Le gouvernement espagnol participe au plan de relance économique proposé par l'UE, en mettant sur la table 11 milliards d'euros, soit environ 1,1% de son PIB. L'Espagne veut créer 300.000 emplois à travers essentiellement des travaux publics.
"Le gouvernement va approuver un décret-loi avec une dotation de 11 milliards d'euros pour investir dans les travaux publics, dans les équipements publics (...) avec lequel nous espérons obtenir la création de 300.000 postes de travail l'année prochaine", a déclaré devant les députés le chef du gouvernement socialiste José Luis Rodriguez Zapatero. "Face à la possible première récession globale depuis la IIe Guerre mondiale, l'Espagne doit faire plus et peut faire plus", a déclaré Zapatero.
Les bétonneuses sont en panne
Il s'exprimait au lendemain de la proposition par l'Union européenne d'un plan de relance global de 200 milliards d'euros (1,5% du PIB européen), et a placé son plan sous la bannière de la Commission. Sur ces 11 milliards, huit seront utilisés, conjointement avec les municipalités, pour relancer les bétonneuses, en panne depuis le début de l'année 2008 à cause du brutal retournement du marché immobilier espagnol.
Le taux de chômage espagnol est en rapide progression depuis l'été 2007, en grande partie à cause des légions d'ouvriers du bâtiment jeté sur le carreau par l'éclatement de la bulle immobilière.
Aide à l'automobile
Environ 800 millions seront consacrés à un autre secteur important en Espagne: l'automobile, frappé par l'effondrement du marché espagnol (-40% d'immatriculations en octobre).
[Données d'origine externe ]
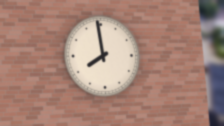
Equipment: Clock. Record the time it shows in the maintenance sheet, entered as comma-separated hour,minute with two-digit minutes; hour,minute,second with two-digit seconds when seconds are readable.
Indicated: 7,59
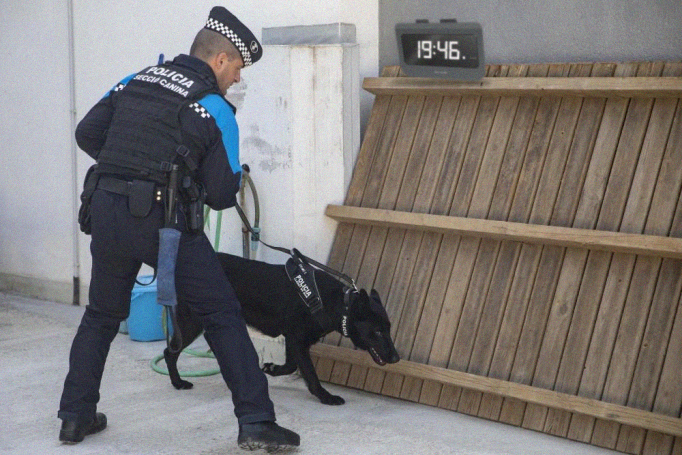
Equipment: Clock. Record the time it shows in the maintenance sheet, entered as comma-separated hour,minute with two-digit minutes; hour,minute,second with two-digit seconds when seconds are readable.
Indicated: 19,46
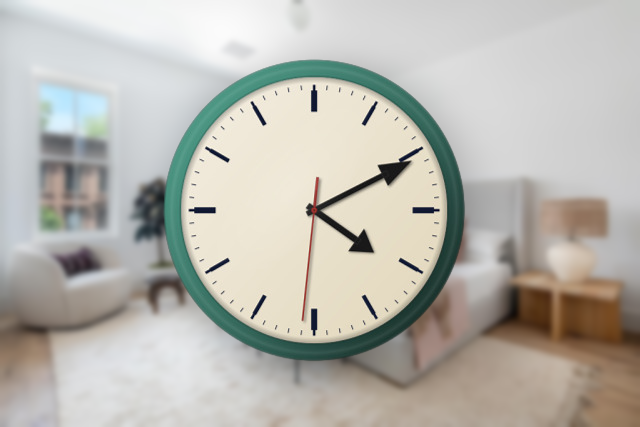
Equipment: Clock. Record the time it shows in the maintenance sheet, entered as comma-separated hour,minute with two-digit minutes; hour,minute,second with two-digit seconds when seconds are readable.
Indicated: 4,10,31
Le secteur, qui exporte 80% de sa production et pèse un peu moins de 10% du PIB national, a demandé des mesures de soutien. Plusieurs usines ont annoncé des réductions d'activité, frappant des milliers d'ouvriers. Un "plan intégral" pour l'automobile sera présenté en janvier avec pour objectif à "court terme d'éviter la destruction d'emplois et à long terme de garantir la compétitivité du secteur", a déclaré Zapatero. Le reste des fonds devrait être employé pour la réhabilitation des casernes de la garde civile et des commissariats de police, le tourisme social, la recherche et développement, etc.
Au bord de la récession
Ces 11 milliards d'euros viennent s'ajouter aux quelques 16 milliards que le gouvernement a injecté en 2008 dans l'économie, essentiellement sous forme de réductions d'impôts, pour tenter de relancer la machine. L'économie espagnole, après avoir été l'une des plus dynamiques de la zone euro (3,7% de croissance en 2007), est désormais au bord de la récession avec un taux de chômage en rapide progression (11,3%). "Il est temps de montrer notre détermination, d'avoir confiance dans ce que représente l'action des gouvernements, le secteur public, l'investissement public, et la cohésion sociale", a déclaré Zapatero.
L'opposition de droite critique un "énième" plan qui va creuser les déficits publics.